**Document section:**
To understand linear dependence and linear independence we first need to understand linear combination and span. I assume only two in a 2D plane.

Span

The span of two vectors v1 and v2 is the set of all their linear combinations.

OR

The set of all possible vectors which can be reach through the linear combination of two vectors V1 and V2 is the span of those two vectors.

What Is The Span Of A Single Vector

The span of a single vector is all the vectors which lie on the single line.

Linear Dependence

Lets say we have two vectors in a 2D plane and they are collinear that is one of the vector is redundant. It means one of the vector is not adding anything to the span of the first vector. In such case the two vectors are known as linearly dependent.

**Collected data:**
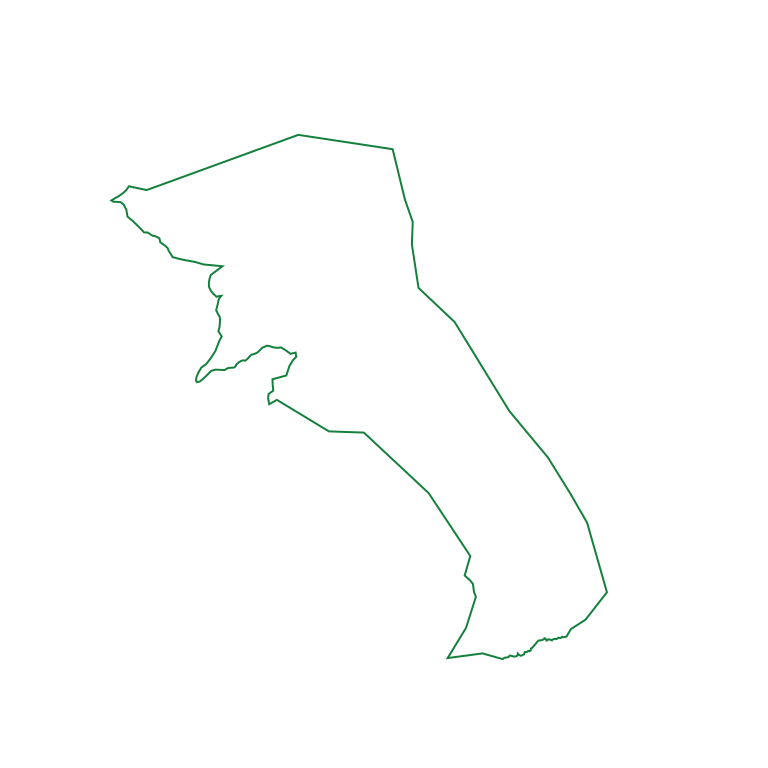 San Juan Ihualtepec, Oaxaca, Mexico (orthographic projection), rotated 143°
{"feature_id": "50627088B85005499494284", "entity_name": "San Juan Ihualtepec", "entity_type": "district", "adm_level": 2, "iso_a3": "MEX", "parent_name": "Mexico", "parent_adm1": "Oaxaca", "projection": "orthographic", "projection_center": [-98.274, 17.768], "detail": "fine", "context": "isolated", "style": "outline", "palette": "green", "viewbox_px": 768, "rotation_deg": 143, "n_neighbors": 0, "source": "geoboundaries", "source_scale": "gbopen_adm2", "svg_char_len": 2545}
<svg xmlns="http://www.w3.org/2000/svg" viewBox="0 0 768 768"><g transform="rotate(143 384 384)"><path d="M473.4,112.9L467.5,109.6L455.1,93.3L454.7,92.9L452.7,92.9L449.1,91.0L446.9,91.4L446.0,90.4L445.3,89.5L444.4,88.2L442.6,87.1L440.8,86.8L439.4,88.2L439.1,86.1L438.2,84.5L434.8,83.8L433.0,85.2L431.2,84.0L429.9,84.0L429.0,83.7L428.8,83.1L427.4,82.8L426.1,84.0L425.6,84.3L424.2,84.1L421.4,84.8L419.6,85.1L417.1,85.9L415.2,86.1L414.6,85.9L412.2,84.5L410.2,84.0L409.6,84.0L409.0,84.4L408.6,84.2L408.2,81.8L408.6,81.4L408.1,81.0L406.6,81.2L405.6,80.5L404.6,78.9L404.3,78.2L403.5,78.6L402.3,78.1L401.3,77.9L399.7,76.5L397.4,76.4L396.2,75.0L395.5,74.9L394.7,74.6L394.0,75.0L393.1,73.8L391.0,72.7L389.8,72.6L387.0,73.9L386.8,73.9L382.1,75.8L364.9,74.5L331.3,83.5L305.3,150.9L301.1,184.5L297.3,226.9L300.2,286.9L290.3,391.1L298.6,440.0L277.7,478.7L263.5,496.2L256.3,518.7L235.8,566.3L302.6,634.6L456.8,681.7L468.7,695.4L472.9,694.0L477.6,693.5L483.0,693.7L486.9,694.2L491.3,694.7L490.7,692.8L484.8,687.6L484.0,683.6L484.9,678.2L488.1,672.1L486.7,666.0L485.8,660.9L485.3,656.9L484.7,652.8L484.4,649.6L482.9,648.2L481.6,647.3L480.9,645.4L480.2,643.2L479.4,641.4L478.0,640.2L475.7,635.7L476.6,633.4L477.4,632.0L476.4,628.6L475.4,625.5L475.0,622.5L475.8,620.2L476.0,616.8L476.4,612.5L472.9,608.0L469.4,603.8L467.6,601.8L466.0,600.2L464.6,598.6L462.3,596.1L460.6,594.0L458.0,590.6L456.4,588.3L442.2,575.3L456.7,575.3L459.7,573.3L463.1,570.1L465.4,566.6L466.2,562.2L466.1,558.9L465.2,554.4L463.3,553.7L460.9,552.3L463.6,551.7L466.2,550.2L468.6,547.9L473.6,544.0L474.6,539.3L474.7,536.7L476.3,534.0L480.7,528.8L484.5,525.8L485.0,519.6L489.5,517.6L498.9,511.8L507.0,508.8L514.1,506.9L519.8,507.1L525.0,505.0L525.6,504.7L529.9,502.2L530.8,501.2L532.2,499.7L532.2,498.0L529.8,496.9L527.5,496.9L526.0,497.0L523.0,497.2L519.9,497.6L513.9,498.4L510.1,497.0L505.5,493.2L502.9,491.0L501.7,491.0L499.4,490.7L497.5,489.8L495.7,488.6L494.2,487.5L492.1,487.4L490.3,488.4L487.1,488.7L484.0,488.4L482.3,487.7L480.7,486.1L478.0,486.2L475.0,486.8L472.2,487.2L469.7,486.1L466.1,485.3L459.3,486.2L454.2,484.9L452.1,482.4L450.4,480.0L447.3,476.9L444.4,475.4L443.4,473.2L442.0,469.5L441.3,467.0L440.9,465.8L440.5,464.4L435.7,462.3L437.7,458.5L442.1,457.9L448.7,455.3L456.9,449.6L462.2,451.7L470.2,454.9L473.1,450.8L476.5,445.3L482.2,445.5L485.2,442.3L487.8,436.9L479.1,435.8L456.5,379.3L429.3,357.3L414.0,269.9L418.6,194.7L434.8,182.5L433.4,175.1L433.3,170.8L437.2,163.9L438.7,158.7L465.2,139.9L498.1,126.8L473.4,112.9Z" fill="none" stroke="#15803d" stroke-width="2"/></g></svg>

**Actions to take:**
(a) From the text on span and linear dependence, copy everything from "The set of all possible" down to "as linearly dependent.", swapping "collinear" for "parallel".
(b) Answer these questions about the text on span and linear dependence.
(i) According to its opening sentence, what two concepts must be understood first?
(ii) What is the span of a single vector?
(iii) What are two collinear vectors in a 2D plane called?

**Outputs in order:**
(a)
The set of all possible vectors which can be reach through the linear combination of two vectors V1 and V2 is the span of those two vectors.

What Is The Span Of A Single Vector

The span of a single vector is all the vectors which lie on the single line.

Linear Dependence

Lets say we have two vectors in a 2D plane and they are parallel that is one of the vector is redundant. It means one of the vector is not adding anything to the span of the first vector. In such case the two vectors are known as linearly dependent.

(b)
(i) Linear combination and span.
(ii) All the vectors that lie on the single line.
(iii) Linearly dependent.